- Interactive map of Arkneti

= Arkneti =

Arkneti is a village in Georgia, located in the Tighva Municipality, in the Nuli community. It is situated on the left bank of the Aghmosavleti Fronis River, at an altitude of 885 meters above sea level, 17 kilometers from Tskhinvali.

== History ==
In historical sources, it is known as "Erkneti". Prince Vakhushti of Kartli notes: "Above the Tsunari Gorge is the church of Erkneti; Greek monks from Mount Athos reside there."

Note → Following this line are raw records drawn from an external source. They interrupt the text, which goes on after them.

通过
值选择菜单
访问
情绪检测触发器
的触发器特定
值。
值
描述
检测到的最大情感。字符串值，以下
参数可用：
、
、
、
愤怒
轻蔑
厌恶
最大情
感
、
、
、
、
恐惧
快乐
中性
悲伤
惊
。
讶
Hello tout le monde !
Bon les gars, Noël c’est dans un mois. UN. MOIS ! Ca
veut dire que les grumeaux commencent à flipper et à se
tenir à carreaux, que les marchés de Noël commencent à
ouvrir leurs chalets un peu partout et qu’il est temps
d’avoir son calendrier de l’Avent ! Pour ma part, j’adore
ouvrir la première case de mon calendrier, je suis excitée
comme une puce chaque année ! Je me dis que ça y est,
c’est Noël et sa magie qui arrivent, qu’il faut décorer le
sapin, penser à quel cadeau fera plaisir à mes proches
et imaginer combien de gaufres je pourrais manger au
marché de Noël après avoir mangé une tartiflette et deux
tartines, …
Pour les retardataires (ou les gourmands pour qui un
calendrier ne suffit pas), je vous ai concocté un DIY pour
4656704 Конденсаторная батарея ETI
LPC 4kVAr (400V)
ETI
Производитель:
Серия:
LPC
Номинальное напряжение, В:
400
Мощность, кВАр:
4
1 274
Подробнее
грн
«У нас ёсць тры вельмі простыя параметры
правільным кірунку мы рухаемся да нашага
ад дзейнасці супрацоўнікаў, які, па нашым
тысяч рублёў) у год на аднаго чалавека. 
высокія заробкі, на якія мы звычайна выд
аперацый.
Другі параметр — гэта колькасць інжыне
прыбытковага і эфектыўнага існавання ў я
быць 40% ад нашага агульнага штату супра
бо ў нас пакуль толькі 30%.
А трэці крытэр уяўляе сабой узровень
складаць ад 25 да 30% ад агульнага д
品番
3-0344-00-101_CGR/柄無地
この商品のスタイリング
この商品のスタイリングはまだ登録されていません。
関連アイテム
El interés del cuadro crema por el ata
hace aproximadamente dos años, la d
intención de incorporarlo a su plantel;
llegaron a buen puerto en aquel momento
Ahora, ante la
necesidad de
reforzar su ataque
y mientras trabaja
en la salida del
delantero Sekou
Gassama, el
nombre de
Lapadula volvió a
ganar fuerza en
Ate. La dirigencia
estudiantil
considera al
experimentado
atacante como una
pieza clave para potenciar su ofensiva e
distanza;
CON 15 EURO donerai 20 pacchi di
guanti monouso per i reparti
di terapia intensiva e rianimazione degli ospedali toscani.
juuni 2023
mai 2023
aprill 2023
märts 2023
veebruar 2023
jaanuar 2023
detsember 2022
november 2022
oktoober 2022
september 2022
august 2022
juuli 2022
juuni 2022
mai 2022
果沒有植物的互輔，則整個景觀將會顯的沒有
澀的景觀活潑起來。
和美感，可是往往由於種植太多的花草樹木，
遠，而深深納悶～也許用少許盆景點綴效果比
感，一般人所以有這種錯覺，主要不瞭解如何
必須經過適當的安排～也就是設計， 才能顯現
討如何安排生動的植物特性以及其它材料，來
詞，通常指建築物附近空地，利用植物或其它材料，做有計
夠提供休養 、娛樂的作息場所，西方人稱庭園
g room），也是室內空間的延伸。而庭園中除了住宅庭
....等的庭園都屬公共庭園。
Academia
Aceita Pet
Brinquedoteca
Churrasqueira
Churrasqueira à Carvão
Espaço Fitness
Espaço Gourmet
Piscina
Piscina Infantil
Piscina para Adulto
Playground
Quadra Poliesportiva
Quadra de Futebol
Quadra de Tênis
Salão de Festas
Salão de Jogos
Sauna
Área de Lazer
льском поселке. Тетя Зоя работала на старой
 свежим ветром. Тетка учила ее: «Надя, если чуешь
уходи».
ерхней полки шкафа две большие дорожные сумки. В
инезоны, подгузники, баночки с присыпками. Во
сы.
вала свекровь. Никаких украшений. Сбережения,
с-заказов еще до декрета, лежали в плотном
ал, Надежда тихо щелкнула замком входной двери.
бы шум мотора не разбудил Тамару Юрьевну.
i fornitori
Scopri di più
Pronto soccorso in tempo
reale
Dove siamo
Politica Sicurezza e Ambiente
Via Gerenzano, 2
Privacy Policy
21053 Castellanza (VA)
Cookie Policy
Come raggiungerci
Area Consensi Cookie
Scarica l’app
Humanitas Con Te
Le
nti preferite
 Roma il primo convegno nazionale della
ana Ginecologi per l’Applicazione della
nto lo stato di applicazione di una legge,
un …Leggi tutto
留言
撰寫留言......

This village had an estate belonging to the Jerusalem Cross Monastery. It is mentioned in the 1794-1799 census of Ioane Bagrationi. Since 2008, it has been occupied by Russia and de facto controlled by the Republic of South Ossetia. According to the administrative division of South Ossetia, it is part of the Znauri District, Tskhinvali community.

== Notable sites ==
The 1955 exploratory expedition of Shida Kartli discovered a Late Bronze Age settlement mound in Arkneti. At the site "Vasatsqaro", ancient and new era pit graves were found containing pottery, glass and paste beads, bronze jewelry, silver rings, and iron bracelets. One pit grave contained five silver Parthian coins from the 1st century BC. The village has a hall church of Mary.